Why are the truncated cyclin Es more effective CDK2 activators than the full-length isoforms?

Cell cycle regulating enzymes, CDKs, become activated upon association with their regulatory proteins, cyclins. The G1 cyclin, cyclin E, is overexpressed and present in low molecular weight (LMW) isoforms in breast cancer cells and tumor tissues. In vivo and in vitro studies have shown that these LMW isoforms of cyclin E hyperactivate CDK2 and accelerate the G1-S phase of cell division.
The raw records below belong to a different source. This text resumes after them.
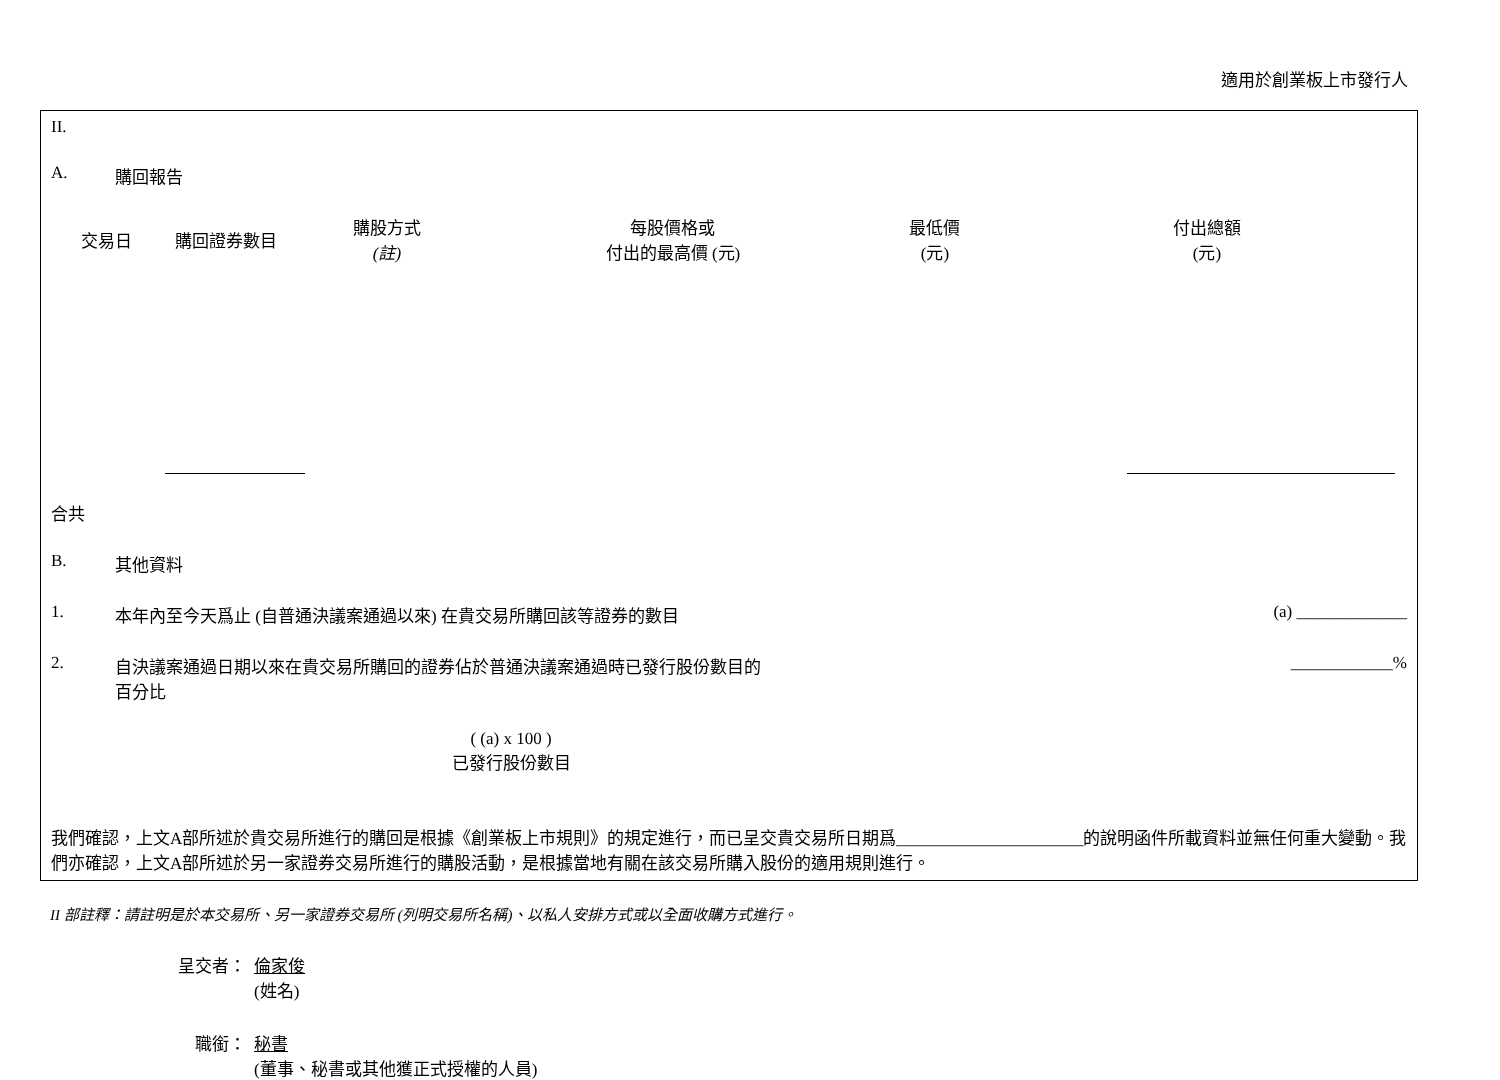適用於創業板上市發行人
II.
A. 購回報告
| 交易日 | 購回證券數目 | 購股方式 (註) | 每股價格或 付出的最高價 (元) | 最低價 (元) | 付出總額 (元) |
| --- | --- | --- | --- | --- | --- |
合共
B. 其他資料
1. 本年內至今天爲止 (自普通決議案通過以來) 在貴交易所購回該等證券的數目
(a) _____________
2. 自決議案通過日期以來在貴交易所購回的證券佔於普通決議案通過時已發行股份數目的
百分比
____________%
( (a) x 100 )
已發行股份數目
我們確認，上文A部所述於貴交易所進行的購回是根據《創業板上市規則》的規定進行，而已呈交貴交易所日期爲______________________的說明函件所載資料並無任何重大變動。我們亦確認，上文A部所述於另一家證券交易所進行的購股活動，是根據當地有關在該交易所購入股份的適用規則進行。
II 部註釋：請註明是於本交易所、另一家證券交易所 (列明交易所名稱)、以私人安排方式或以全面收購方式進行。
呈交者： 倫家俊
(姓名)
職銜： 秘書
(董事、秘書或其他獲正式授權的人員)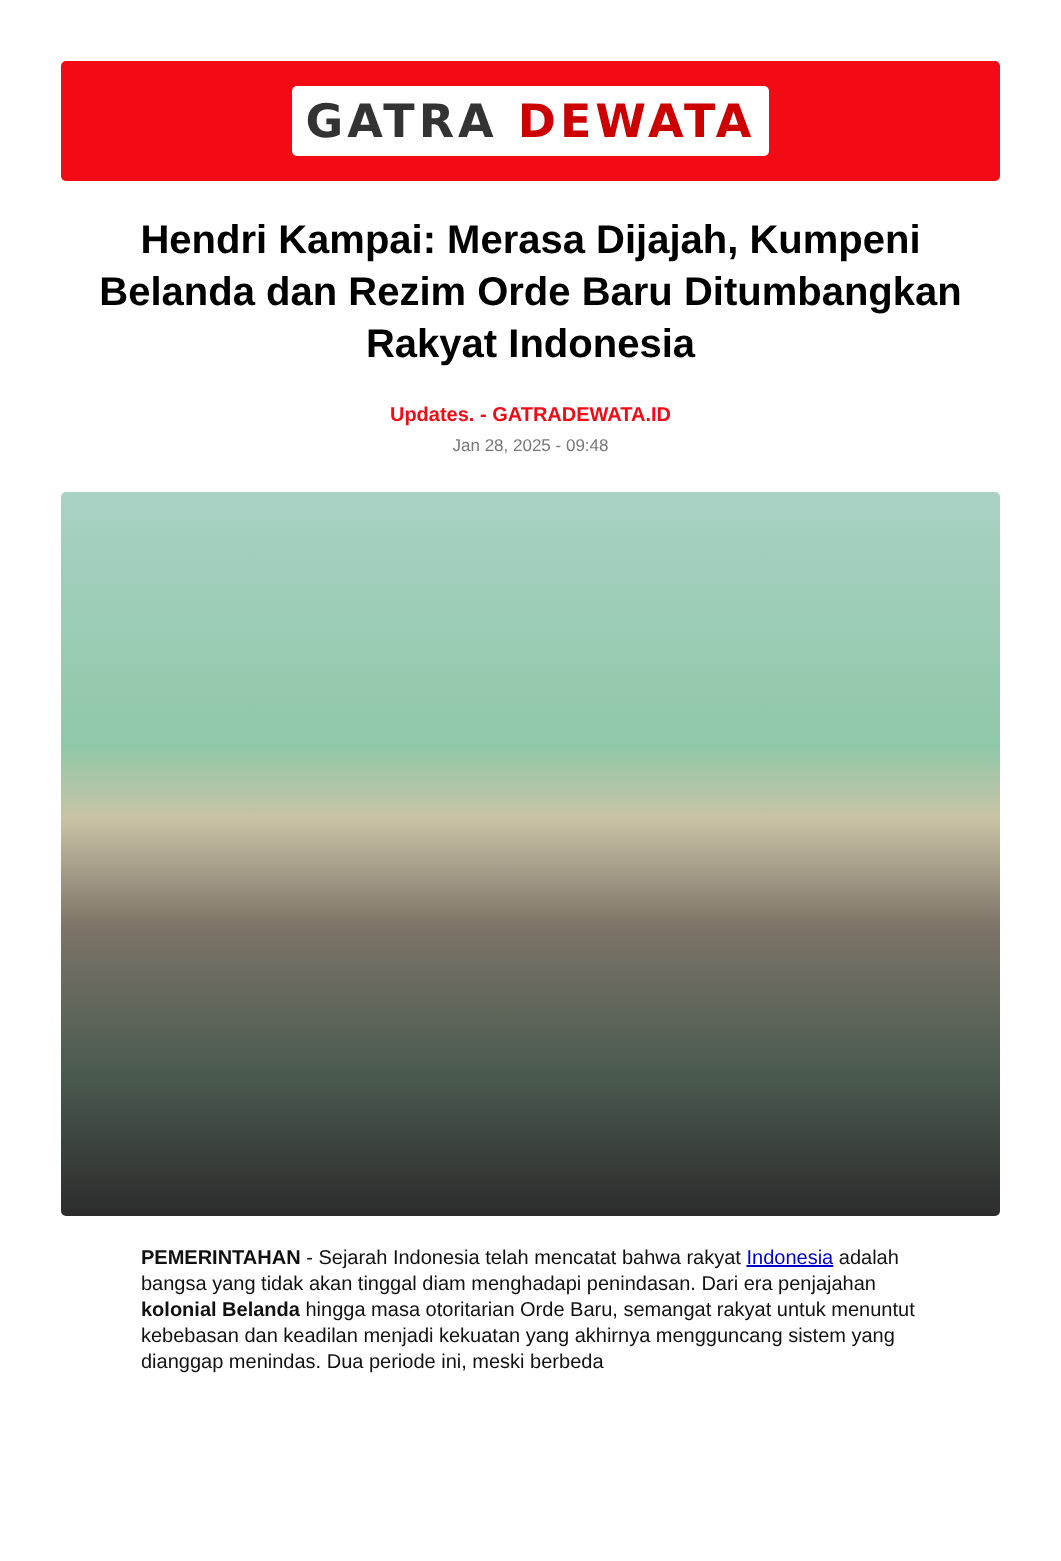GATRA DEWATA
Hendri Kampai: Merasa Dijajah, Kumpeni Belanda dan Rezim Orde Baru Ditumbangkan Rakyat Indonesia
Updates. - GATRADEWATA.ID
Jan 28, 2025 - 09:48
PEMERINTAHAN - Sejarah Indonesia telah mencatat bahwa rakyat Indonesia adalah bangsa yang tidak akan tinggal diam menghadapi penindasan. Dari era penjajahan kolonial Belanda hingga masa otoritarian Orde Baru, semangat rakyat untuk menuntut kebebasan dan keadilan menjadi kekuatan yang akhirnya mengguncang sistem yang dianggap menindas. Dua periode ini, meski berbeda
The molecular basis of CDK2 hyperactivation due to LMW cyclin E isoforms in cancer cells is, however, unknown. Here, we employ a computational approach, combining homology modeling, bioinformatics analyses, molecular dynamics (MD) simulations, and principal component analyses to unravel the key structural features of CDK2-bound full-length and LMW isoforms of cyclin E1 and correlate those features to their differential activity. Results suggest that the missing N- and C-terminal regions of the cyclin E LMW isoforms constitute the Nuclear Localization Sequence (NLS) and PEST domains and are intrinsically disordered. These regions, when present in the full-length cyclin E/CDK2 complex, weaken the cyclin-CDK interface packing due to the loss of a large number of key interface interactions. Such weakening is manifested in the decreased contact area and increased solvent accessibility at the interface and also by the absence of concerted motions between the two partner proteins in the full-length complex. More effective packing and interactions between CDK2 and LMW cyclin E isoforms, however, produce more efficient protein-protein complexes that accelerate the cell division processes in cancer cells, where these cyclin E isoforms are overexpressed.

Molecular basis of differential selectivity of cyclobutyl-substituted imidazole inhibitors against CDKs: insights for rational drug design.

Cyclin-dependent kinases (CDKs) belong to the CMGC subfamily of protein kinases and play crucial roles in eukaryotic cell division cycle. At least seven different CDKs have been reported to be implicated in the cell cycle regulation in vertebrates. These CDKs are highly homologous and contain a conserved catalytic core. This makes the design of inhibitors specific for a particular CDK difficult. There is, however, growing need for CDK5 specific inhibitors to treat various neurodegenerative diseases. Recently, cis-substituted cyclobutyl-4-aminoimidazole inhibitors have been identified as potent CDK5 inhibitors that gave up to 30-fold selectivity over CDK2. Available IC50 values also indicate a higher potency of this class of inhibitors over commercially available drugs, such as roscovitine. To understand the molecular basis of higher potency and selectivity of these inhibitors, here, we present molecular dynamics simulation results of CDK5/p25 and CDK2/CyclinE complexed with a series of cyclobutyl-substituted imidazole inhibitors and roscovitine. The atomic details of the stereospecificity and selectivity of these inhibitors are obtained from energetics and binding characteristics to the CDK binding pocket. The study not only complements the experimental findings, but also provides a wealth of detailed information that could help the structure-based drug designing processes.